劇場で4回観た!国内ソフト発売前に日本語字幕無しの輸入LDも買った!酔いしれた!

 1993年 監督/ ブライアン・デ・パルマ

当時のブライアン・デ・パルマ監督に「これ以上の作品は作れない」とまで言わしめた傑作ノワール。
過激な描写と凝った映像作品を発表してきたデ・パルマのキャリアに於いては珍しく、品良く正攻法で描かれた作品です。デ・パルマが手がけたもうひとつの傑作ノワール『スカーフェイス』と対局に位置する本作は、デ・パルマファンでも好みが分かれるところ。
デ・パルマフリークを自称するボクも、もちろん『スカーフェイス』大好きですが、純愛と男の美学で描かれた本作には、また別の角度から心酔しましたね。

課題一覧
a: デ・パルマ作品の紹介文では、当時のデ・パルマ監督が本作について何と言ったとされていますか。
b: デ・パルマ作品の紹介文を、「当時のブライアン・デ・パルマ」を含む箇所から書き始め、「ンでも好みが分かれるところ。」のところまで、一字も変えずに書き写しなさい。
c: デ・パルマ作品の紹介文の続きを、最後の文の後から書き足しなさい。

データ抜粋
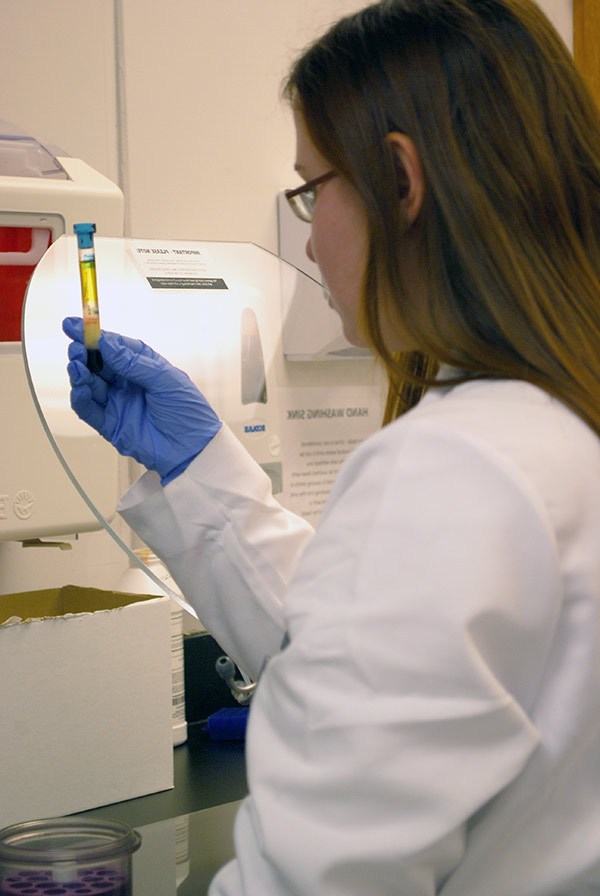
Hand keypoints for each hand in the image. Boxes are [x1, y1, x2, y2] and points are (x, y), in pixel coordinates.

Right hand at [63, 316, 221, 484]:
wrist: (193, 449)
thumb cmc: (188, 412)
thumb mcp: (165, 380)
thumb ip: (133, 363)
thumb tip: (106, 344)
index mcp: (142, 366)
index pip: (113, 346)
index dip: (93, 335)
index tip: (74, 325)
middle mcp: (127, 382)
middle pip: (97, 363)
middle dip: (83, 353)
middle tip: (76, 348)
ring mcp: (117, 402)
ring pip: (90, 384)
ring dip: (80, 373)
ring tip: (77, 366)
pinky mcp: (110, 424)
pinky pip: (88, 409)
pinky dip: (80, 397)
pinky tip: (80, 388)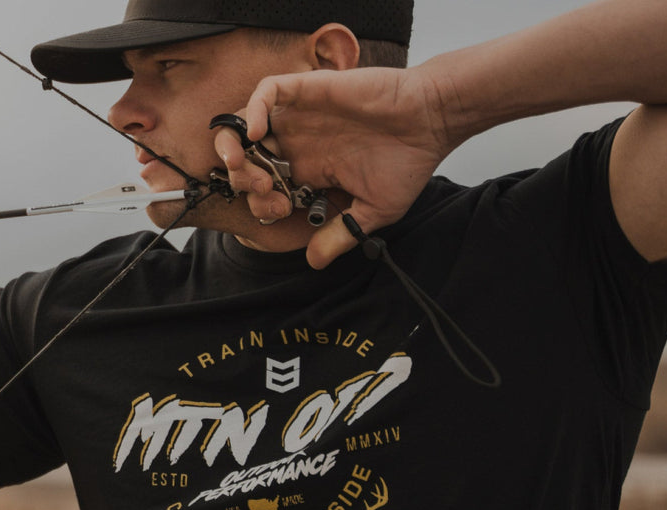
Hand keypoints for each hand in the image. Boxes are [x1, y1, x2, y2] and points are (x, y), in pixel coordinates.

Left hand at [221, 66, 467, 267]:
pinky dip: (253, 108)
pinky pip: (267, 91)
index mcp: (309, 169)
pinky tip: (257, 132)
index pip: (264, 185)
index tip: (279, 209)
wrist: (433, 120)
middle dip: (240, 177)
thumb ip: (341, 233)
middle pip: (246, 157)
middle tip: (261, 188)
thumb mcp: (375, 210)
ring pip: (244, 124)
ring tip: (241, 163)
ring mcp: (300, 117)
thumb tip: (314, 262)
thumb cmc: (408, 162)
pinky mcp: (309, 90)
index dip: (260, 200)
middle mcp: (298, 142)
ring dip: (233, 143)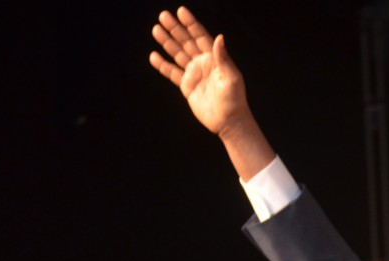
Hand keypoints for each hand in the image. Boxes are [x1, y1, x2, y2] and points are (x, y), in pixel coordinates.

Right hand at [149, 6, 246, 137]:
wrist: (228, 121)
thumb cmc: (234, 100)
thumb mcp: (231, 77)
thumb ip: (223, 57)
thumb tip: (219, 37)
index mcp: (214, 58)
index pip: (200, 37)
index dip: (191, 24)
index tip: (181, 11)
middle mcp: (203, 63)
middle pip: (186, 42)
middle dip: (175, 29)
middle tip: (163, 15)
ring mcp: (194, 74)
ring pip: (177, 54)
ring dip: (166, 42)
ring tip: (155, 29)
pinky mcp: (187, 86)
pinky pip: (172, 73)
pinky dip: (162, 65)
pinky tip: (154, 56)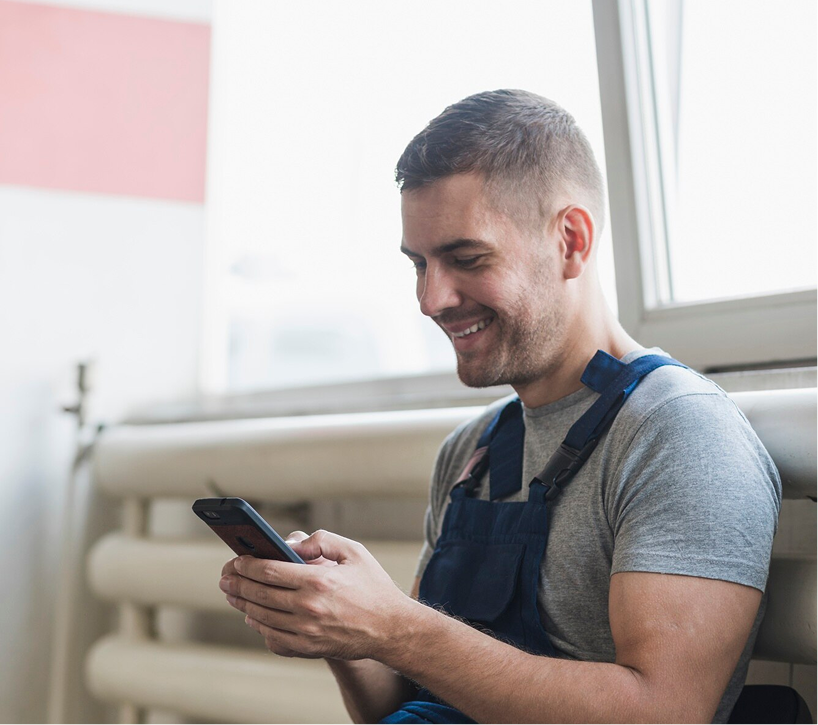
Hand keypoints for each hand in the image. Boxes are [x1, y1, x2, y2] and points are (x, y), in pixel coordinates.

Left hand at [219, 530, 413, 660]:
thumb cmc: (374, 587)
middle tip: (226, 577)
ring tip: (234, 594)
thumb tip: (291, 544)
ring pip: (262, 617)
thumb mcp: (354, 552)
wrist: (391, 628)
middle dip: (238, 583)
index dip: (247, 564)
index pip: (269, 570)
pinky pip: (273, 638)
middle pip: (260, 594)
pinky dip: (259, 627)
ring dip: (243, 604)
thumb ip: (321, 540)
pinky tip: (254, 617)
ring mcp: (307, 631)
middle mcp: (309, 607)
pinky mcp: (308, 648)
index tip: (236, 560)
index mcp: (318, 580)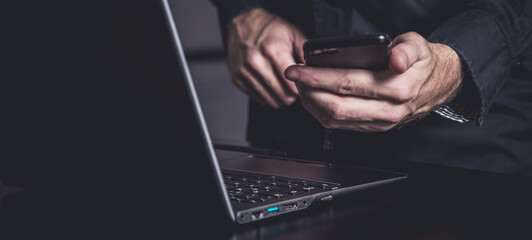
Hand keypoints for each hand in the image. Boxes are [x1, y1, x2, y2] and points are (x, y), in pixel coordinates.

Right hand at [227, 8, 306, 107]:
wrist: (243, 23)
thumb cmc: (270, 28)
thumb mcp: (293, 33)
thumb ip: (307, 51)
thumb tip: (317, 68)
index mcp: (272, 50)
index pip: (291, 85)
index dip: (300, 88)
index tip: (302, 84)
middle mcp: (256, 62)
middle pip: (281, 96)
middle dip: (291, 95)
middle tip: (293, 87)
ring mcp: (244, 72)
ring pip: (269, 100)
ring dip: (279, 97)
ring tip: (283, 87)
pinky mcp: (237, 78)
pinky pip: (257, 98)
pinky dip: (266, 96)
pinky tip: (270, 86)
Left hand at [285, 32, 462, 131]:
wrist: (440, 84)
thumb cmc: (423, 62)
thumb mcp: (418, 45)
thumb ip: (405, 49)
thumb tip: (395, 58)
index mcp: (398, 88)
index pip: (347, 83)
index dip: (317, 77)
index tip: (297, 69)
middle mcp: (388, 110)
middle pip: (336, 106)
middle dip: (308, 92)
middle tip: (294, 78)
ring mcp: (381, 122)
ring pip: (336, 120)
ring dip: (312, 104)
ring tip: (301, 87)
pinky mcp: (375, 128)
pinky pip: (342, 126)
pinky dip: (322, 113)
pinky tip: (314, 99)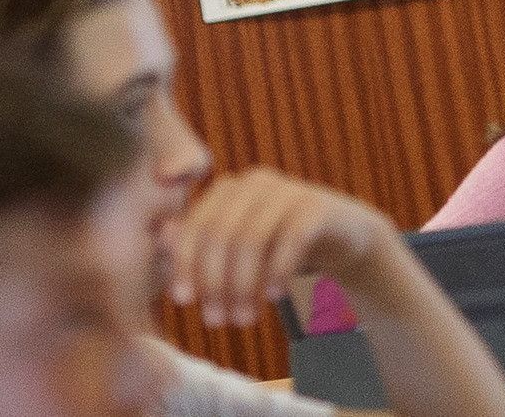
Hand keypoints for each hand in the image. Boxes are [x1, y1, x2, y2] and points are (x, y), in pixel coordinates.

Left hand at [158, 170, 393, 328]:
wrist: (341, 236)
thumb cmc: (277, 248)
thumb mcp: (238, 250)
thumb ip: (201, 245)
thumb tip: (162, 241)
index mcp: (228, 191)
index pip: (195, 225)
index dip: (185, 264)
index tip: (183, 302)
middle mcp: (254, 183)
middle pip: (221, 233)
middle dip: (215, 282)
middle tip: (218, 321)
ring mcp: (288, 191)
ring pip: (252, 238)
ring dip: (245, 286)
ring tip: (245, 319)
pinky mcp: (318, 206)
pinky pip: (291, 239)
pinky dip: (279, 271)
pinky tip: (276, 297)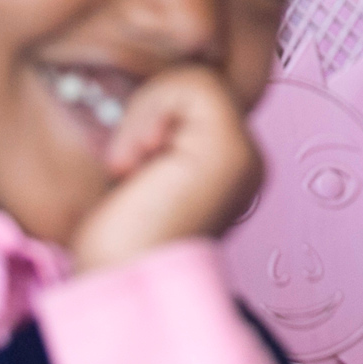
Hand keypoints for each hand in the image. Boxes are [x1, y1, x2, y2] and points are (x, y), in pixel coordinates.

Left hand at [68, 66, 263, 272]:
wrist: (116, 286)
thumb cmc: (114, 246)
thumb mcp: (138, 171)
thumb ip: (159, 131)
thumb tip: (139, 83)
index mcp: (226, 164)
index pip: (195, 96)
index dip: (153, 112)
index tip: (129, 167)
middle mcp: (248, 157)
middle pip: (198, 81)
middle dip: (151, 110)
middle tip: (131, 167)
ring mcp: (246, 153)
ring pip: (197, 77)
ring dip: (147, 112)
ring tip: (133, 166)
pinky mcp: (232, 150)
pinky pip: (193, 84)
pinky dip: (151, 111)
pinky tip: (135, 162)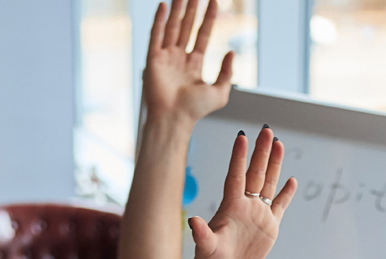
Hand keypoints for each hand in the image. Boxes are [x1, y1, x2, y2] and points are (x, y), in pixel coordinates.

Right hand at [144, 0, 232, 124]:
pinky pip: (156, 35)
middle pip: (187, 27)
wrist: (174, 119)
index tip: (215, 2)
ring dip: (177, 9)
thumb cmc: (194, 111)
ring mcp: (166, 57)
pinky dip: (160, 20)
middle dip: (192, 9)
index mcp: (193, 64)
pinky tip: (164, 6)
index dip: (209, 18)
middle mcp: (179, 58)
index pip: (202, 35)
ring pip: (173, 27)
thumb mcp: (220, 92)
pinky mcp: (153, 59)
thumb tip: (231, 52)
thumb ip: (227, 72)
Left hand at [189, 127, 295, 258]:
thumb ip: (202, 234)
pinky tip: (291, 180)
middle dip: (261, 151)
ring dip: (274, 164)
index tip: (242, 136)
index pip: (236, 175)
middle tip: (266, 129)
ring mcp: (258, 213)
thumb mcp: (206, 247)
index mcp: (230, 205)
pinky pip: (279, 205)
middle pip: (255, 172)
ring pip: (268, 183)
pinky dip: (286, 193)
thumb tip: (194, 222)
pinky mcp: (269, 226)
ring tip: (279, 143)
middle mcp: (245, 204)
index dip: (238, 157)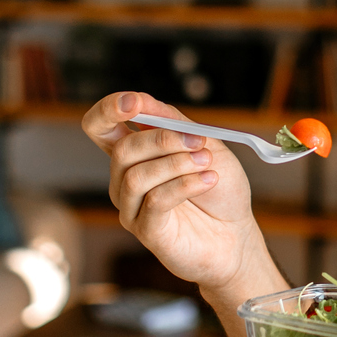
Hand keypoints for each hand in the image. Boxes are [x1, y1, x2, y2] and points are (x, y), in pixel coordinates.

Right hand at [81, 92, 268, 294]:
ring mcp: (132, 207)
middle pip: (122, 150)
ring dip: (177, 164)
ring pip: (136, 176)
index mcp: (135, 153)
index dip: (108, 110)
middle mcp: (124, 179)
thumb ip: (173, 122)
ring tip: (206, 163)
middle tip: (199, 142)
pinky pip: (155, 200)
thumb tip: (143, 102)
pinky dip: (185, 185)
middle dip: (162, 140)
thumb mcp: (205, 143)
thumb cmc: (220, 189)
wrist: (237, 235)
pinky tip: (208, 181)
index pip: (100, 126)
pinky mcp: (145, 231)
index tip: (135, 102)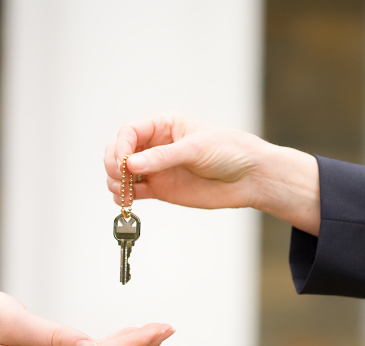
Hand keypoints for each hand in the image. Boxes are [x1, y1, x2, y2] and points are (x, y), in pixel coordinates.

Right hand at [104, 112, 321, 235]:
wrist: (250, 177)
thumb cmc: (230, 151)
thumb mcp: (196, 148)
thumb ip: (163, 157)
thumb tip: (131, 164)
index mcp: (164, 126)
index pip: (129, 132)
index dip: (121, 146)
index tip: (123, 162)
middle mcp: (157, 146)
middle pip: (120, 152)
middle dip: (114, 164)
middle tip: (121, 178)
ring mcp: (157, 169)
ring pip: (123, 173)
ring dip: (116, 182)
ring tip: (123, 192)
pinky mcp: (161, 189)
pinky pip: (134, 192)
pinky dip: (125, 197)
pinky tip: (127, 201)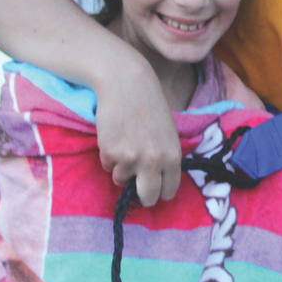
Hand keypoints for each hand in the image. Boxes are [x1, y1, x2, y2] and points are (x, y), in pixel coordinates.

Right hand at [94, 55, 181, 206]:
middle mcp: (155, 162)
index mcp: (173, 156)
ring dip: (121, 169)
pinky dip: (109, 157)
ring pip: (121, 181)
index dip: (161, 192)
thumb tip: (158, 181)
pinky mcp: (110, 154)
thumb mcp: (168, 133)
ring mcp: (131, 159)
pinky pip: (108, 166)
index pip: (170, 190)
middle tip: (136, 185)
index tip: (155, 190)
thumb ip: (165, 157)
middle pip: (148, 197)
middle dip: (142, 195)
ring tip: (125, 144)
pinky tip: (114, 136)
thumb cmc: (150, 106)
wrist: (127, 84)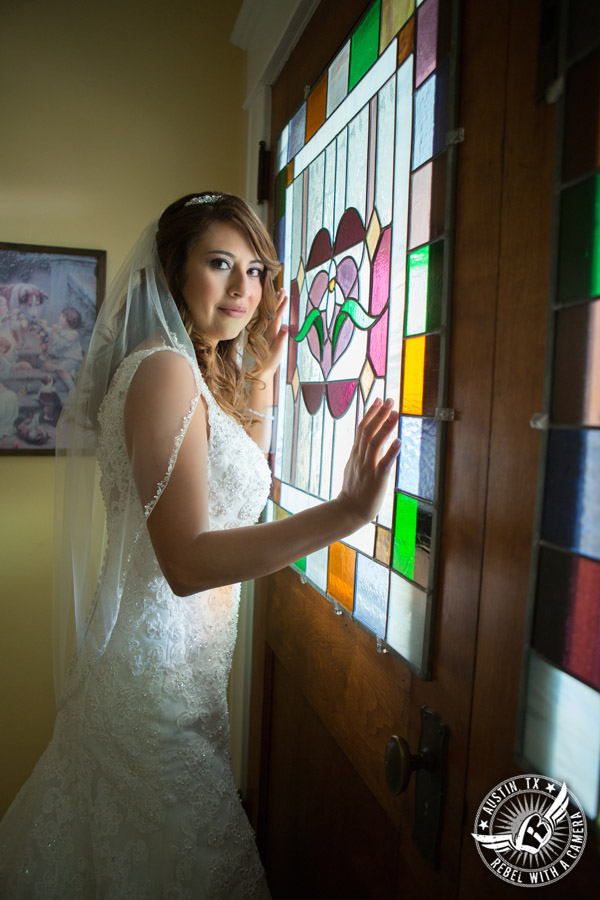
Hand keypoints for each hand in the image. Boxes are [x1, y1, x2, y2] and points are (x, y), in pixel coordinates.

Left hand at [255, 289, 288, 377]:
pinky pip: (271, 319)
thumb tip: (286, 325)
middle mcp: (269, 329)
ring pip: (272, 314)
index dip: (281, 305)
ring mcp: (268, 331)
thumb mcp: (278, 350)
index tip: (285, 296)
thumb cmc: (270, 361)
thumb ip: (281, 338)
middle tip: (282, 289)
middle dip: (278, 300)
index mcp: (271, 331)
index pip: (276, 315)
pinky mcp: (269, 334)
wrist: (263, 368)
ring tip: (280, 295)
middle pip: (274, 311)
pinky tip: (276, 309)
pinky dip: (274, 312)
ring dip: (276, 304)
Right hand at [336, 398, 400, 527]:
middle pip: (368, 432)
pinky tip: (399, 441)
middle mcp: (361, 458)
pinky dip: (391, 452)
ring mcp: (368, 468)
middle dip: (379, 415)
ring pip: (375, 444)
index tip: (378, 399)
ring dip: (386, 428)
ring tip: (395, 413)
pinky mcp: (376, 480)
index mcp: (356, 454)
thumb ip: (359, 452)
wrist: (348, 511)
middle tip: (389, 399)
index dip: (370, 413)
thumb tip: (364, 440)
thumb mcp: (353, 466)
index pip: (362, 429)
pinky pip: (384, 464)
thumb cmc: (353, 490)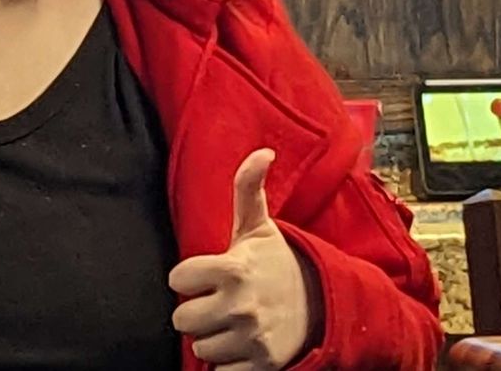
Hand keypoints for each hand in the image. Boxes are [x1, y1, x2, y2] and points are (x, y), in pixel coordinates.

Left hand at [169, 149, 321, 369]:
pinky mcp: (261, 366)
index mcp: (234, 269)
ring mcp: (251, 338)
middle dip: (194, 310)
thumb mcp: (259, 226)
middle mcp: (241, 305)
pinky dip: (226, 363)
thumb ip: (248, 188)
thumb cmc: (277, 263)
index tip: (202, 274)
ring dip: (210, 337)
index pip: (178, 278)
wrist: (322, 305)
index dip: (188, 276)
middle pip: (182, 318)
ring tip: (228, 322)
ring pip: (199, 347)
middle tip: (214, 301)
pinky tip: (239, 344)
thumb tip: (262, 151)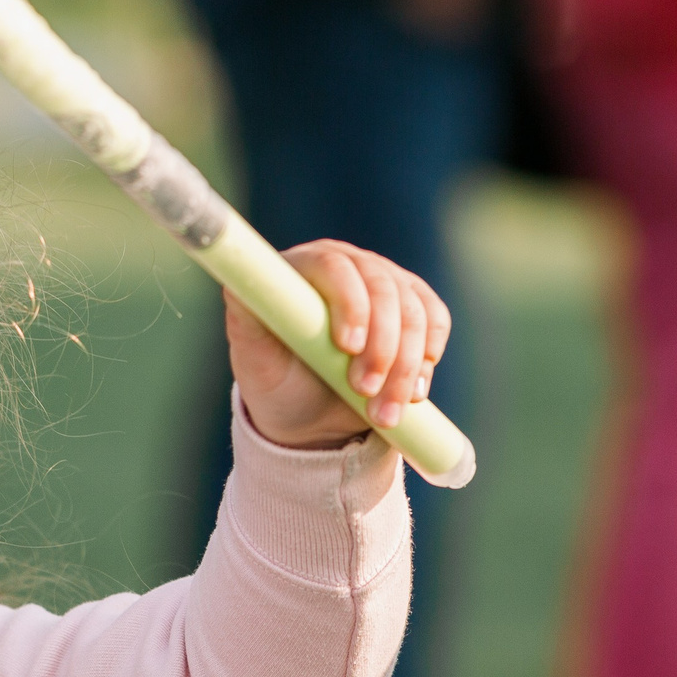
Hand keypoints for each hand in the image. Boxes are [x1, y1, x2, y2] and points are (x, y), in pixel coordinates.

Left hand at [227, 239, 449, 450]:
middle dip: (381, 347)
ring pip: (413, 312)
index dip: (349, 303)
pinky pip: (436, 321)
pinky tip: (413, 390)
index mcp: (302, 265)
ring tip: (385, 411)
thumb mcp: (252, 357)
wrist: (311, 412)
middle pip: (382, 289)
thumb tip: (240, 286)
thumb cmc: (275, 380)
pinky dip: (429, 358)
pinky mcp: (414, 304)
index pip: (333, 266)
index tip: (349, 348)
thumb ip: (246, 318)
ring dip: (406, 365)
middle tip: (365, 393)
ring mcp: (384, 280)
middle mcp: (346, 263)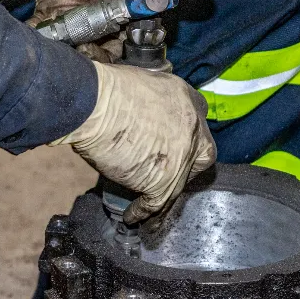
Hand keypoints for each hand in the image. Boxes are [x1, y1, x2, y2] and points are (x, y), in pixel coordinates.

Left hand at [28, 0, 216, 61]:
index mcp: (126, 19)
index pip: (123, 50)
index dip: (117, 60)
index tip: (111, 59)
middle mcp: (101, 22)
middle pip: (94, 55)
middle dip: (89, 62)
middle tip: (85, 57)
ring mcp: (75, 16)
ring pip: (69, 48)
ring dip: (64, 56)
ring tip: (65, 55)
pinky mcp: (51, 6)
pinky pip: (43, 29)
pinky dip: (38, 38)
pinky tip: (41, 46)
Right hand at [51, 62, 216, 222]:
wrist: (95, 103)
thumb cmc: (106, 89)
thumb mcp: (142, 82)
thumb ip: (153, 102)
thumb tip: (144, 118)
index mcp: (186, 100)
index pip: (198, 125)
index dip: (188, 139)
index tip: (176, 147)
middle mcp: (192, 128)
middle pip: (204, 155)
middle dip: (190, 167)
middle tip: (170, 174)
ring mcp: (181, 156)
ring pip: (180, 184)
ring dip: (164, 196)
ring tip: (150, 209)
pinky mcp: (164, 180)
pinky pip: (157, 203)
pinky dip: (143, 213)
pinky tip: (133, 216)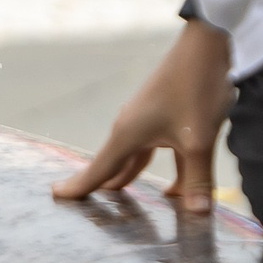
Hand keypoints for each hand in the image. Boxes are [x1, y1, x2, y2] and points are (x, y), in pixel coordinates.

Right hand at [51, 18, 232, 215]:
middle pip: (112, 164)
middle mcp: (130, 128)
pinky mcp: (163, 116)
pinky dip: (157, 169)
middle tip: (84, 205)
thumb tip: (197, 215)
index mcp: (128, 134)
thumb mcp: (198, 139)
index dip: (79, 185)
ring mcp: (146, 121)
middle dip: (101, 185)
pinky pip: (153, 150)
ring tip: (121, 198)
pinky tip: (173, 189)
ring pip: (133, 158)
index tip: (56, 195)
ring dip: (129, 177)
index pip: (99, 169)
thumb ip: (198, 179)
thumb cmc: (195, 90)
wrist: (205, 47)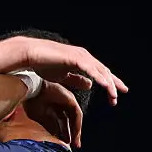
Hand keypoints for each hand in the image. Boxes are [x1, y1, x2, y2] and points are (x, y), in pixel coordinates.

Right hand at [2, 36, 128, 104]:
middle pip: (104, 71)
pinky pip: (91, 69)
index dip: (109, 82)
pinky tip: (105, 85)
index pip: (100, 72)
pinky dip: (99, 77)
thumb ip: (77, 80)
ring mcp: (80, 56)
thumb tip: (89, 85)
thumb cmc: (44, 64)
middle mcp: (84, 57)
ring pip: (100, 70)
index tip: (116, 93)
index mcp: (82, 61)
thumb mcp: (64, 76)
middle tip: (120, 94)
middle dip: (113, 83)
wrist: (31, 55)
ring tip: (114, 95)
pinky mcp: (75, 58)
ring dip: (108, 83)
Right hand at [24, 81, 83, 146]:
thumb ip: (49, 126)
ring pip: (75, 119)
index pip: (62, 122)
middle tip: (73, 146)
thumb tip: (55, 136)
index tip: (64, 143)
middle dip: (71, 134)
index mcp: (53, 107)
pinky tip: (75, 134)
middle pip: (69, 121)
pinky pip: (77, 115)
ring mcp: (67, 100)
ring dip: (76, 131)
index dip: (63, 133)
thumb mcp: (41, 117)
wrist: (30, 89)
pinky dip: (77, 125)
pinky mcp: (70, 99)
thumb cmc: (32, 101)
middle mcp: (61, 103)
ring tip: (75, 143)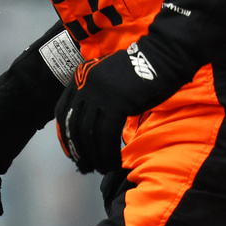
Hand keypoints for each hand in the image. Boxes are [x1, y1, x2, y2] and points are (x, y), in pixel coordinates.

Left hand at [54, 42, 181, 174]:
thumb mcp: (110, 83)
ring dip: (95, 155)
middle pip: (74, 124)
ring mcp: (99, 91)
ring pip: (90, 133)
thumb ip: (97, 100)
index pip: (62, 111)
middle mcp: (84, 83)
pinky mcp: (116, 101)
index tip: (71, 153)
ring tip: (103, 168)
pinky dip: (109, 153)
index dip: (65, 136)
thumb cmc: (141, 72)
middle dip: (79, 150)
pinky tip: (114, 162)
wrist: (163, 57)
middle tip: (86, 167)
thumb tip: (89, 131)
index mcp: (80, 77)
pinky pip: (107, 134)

解答例
a: 「これ以上の作品は作れない」と言ったとされています。

b:
当時のブライアン・デ・パルマ監督に「これ以上の作品は作れない」とまで言わしめた傑作ノワール。
過激な描写と凝った映像作品を発表してきたデ・パルマのキャリアに於いては珍しく、品良く正攻法で描かれた作品です。デ・パルマが手がけたもうひとつの傑作ノワール『スカーフェイス』と対局に位置する本作は、デ・パルマファンでも好みが分かれるところ。

c:
出獄し更生した麻薬王カリートと、元恋人ゲイルのラブストーリーが丁寧に時間を割いて描かれた事により抑えられたデ・パルマ色。しかし、時折り暴発気味に炸裂するデ・パルマ節。その絶妙なバランスが実に新鮮です!

そんな本作全編を包み込むのは、主演を務めたアル・パチーノのモノローグとヒットナンバーの数々、そしてパトリック・ドイルの名スコア。詩的な雰囲気を醸し出した映像世界は、まさにデ・パルマの新境地です。

それまで映像派という印象が強かったデ・パルマ象を塗り替え、重厚なドラマで見せ切った作品。デ・パルマ作品を語る時、人気作品上位に姿を見せる事は無いものの、見逃しは厳禁!傑作ですから!



【この映画の好きなとこ】

◾︎ベニー・ブランコ (ジョン・レグイザモ)
短い出番ながら強烈な印象を残す。ケチな成り上がり者をレグイザモが怪演!デ・パルマ作品キャラクターの私的ランキングでも上位に入る名キャラ!
Benny Blanco from the Bronxの名台詞と共に!

◾︎デイヴ・クラインフェルド (ショーン・ペン)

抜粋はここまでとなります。